Entre la société antique et la société féodale, existe-t-il une société du
haut Moyen Âge ? On oppose généralement les sociétés «étatiques» du
sud de l'Europe, qui se sont développées dans les cadres de l'ancien
empire romain et qui sont le produit de la fusion entre Romains et
Barbares, aux sociétés tribales du nord et de l'est dont certaines en
sont encore à l'âge du fer. Sans rejeter cette grille d'analyse, il faut souligner
l'extrême diversité des sociétés post-antiques d'une part, leurs
caractères communs fondamentaux de l'autre : ce sont des sociétés
agraires, guerrières et compétitives, dominées par des élites qui mettent
en avant le peuple en armes pour mieux légitimer leur domination. Ce
sont des sociétés segmentaires où l'équilibre social et la protection des
individus sont très largement assurés par des groupements contractuels
à forte dominante horizontale.
La christianisation d'une grande partie de l'Europe occidentale, le développement
des systèmes domaniaux et la concentration des pouvoirs
centraux à partir du VIIe siècle renforcent la domination des puissants et la
hiérarchisation de la société. Les Carolingiens entreprennent alors une
véritable mise en ordre hiérarchique qui touche tous les secteurs de la vie
sociale, en s'appuyant sur les structures monastiques et intégratives d'un
empire ayant vocation à s'identifier à l'ecclesia.

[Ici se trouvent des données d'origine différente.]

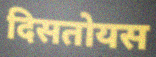
दिसतोयस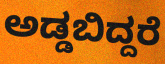
ಅಡ್ಡಬಿದ್ದರೆ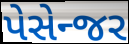
પેસેન્જર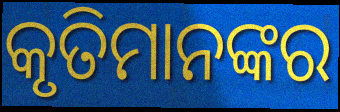
କୃତିମାନଙ୍କରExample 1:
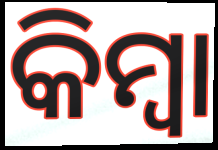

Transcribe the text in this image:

କିମ୍ଵା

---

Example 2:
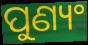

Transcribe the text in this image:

ପୁଣ୍ୟଂ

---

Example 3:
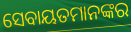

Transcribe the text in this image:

ସେବାୟତମାନଙ୍କର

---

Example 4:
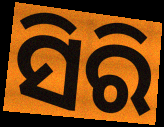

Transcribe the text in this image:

ସିରି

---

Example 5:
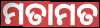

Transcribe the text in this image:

ମତାମତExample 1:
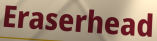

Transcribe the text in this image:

Eraserhead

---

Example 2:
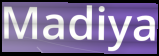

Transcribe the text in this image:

Madiya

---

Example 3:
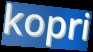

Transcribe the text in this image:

kopri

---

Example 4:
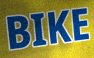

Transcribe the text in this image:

BIKE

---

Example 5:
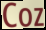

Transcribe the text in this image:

CozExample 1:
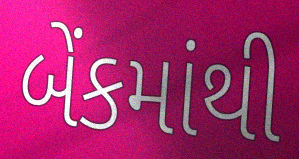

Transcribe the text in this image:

બેંકમાંથી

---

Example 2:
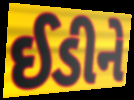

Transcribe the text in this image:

ઈડીને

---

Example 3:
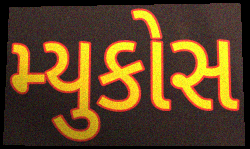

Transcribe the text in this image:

મ્યુકોસ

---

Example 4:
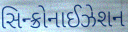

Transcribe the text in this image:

સિન્ક્રોનાઈઝેશન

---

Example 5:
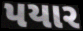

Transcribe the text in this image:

પયાર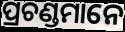
ପ୍ରଚଣ୍ଡମାନେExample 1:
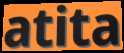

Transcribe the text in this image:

atita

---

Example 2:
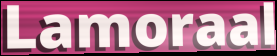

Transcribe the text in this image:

Lamoraal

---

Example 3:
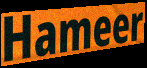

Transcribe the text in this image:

Hameer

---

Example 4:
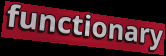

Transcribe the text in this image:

functionary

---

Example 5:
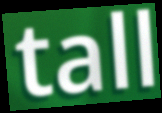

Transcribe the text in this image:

tall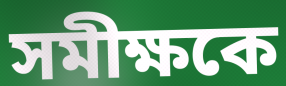
সমীক্ষকে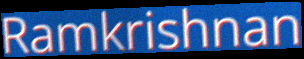
RamkrishnanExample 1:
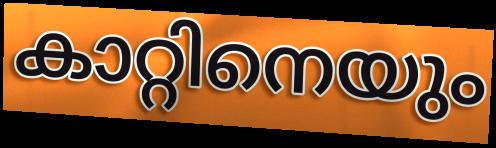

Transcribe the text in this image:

കാറ്റിനെയും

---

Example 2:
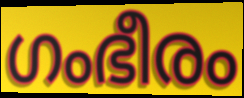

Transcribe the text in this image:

ഗംഭീരം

Nourri de l'apport des sciences sociales, l'ouvrage propose donc une
lecture anthropologique et sociologique du haut Moyen Âge. À travers
l'analyse des systèmes de représentation, du rapport des hommes à
l'espace et à Dieu, des relations entre les individus et les groupements, il
cherche à éclairer les rapports sociaux et les processus de transformation
entre le VIe et la fin du IXe siècle.